Now that we know what a general request looks like, we can create a function to make our requests simpler.

The function will do the following:
1. Set User Agent
1. Set base URL with appropriate end point
1. Set parameters required for query
1. Read JSON string into python variable
1. Parse JSON string into python object
1. Convert the objects into pandas a data frame

In [None]:
def get_nba_data(endpt, params, return_url=False):

    ## endpt: https://github.com/seemethere/nba_py/wiki/stats.nba.com-Endpoint-Documentation
    ## params: dictionary of parameters: i.e., {'LeagueID':'00'}
    from pandas import DataFrame
    from urllib.parse import urlencode
    import json
    
    useragent = "\"Mozilla/5.0 (Macintosh; Intel Mac OS X 10_11_2) AppleWebKit/601.3.9 (KHTML, like Gecko) Version/9.0.2 Safari/601.3.9\""

    dataurl = "\"" + "http://stats.nba.com/stats/" + endpt + "?" + urlencode(params) + "\""
    
    # for debugging: just return the url
    if return_url:
        return(dataurl)
    
    jsonstr = !wget -q -O - --user-agent={useragent} {dataurl} ## Note: ! doesn't work in plain Python
    
    data = json.loads(jsonstr[0])
    
    h = data['resultSets'][0]['headers']
    d = data['resultSets'][0]['rowSet']
    
    return(DataFrame(d, columns=h))

### Testing the Scraping Function: Team data

To see what URL string is returned, set `return_url=True`.

In [None]:
params = {'LeagueID':'00'}
get_nba_data('commonTeamYears', params, return_url=True)

Function can also return Pandas data frame

In [None]:
params = {'LeagueID':'00'}
# teamdata = get_nba_data('commonTeamYears', params) # if NBA doesn't cooperate 
teamdata = pd.read_pickle('commonTeamYears.pkl')     # saved from earlier
teamdata.head()

[Material supplied]
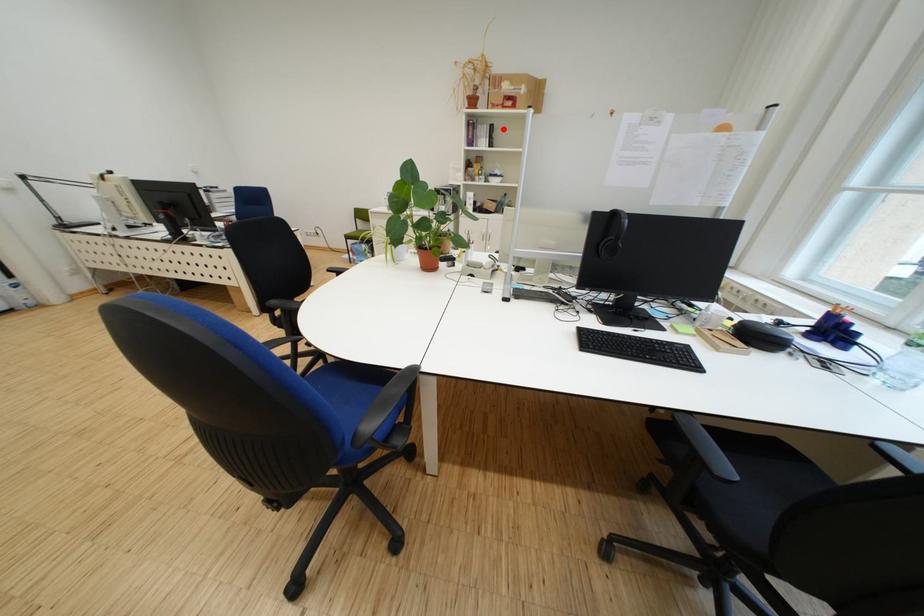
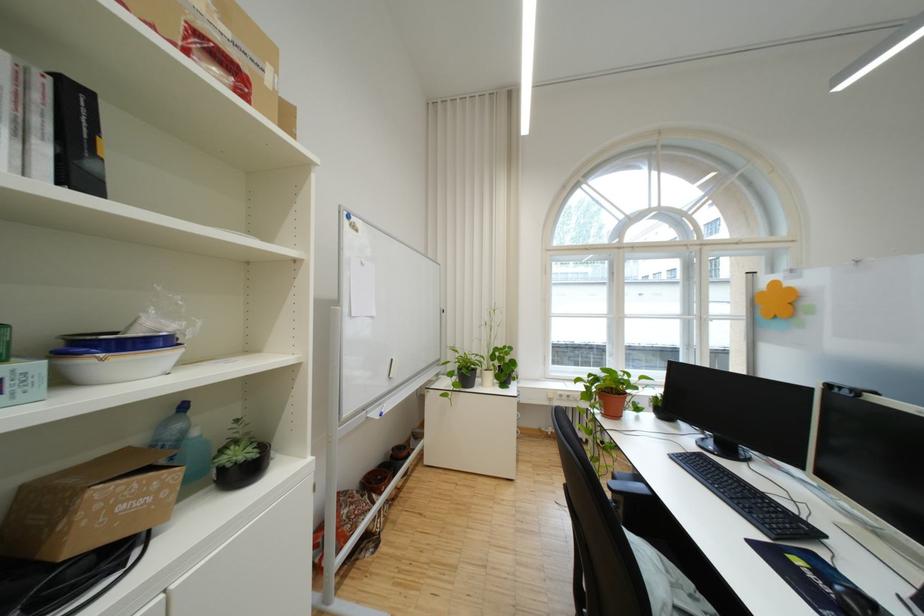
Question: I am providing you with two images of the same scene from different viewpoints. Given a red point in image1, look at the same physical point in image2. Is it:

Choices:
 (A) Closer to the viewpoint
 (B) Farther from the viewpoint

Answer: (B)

[Prompt]
Extend the NBA statistics scraping walkthrough, picking up directly after its final line.

[Exercise result]
### Testing the Scraping Function: Player data

- Endpoint is here: https://github.com/seemethere/nba_py/wiki/stats.nba.com-Endpoint-Documentation#commonallplayers

In [None]:
params = {'LeagueID':'00', 'Season': '2017-18', 'IsOnlyCurrentSeason': '0'}
# plyrdata = get_nba_data('commonallplayers', params) # if NBA doesn't cooperate
plyrdata = pd.read_pickle('commonallplayers.pkl')     # saved from earlier
plyrdata.head()

### Testing the Scraping Function: Shotchart data

In [None]:
params = {'PlayerID':'201935',
          'PlayerPosition':'',
          'Season':'2017-18',
          'ContextMeasure':'FGA',
          'DateFrom':'',
          'DateTo':'',
          'GameID':'',
          'GameSegment':'',
          'LastNGames':'0',
          'LeagueID':'00',
          'Location':'',
          'Month':'0',
          'OpponentTeamID':'0',
          'Outcome':'',
          'Period':'0',
          'Position':'',
          'RookieYear':'',
          'SeasonSegment':'',
          'SeasonType':'Regular Season',
          'TeamID':'0',
          'VsConference':'',
          'VsDivision':''}

# shotdata = get_nba_data('shotchartdetail', params) # if NBA doesn't cooperate
shotdata = pd.read_pickle('shotchartdetail.pkl')     # saved from earlier
shotdata.head()

Finally, we can get the shot chart detail.

![](images/nba-dance.gif)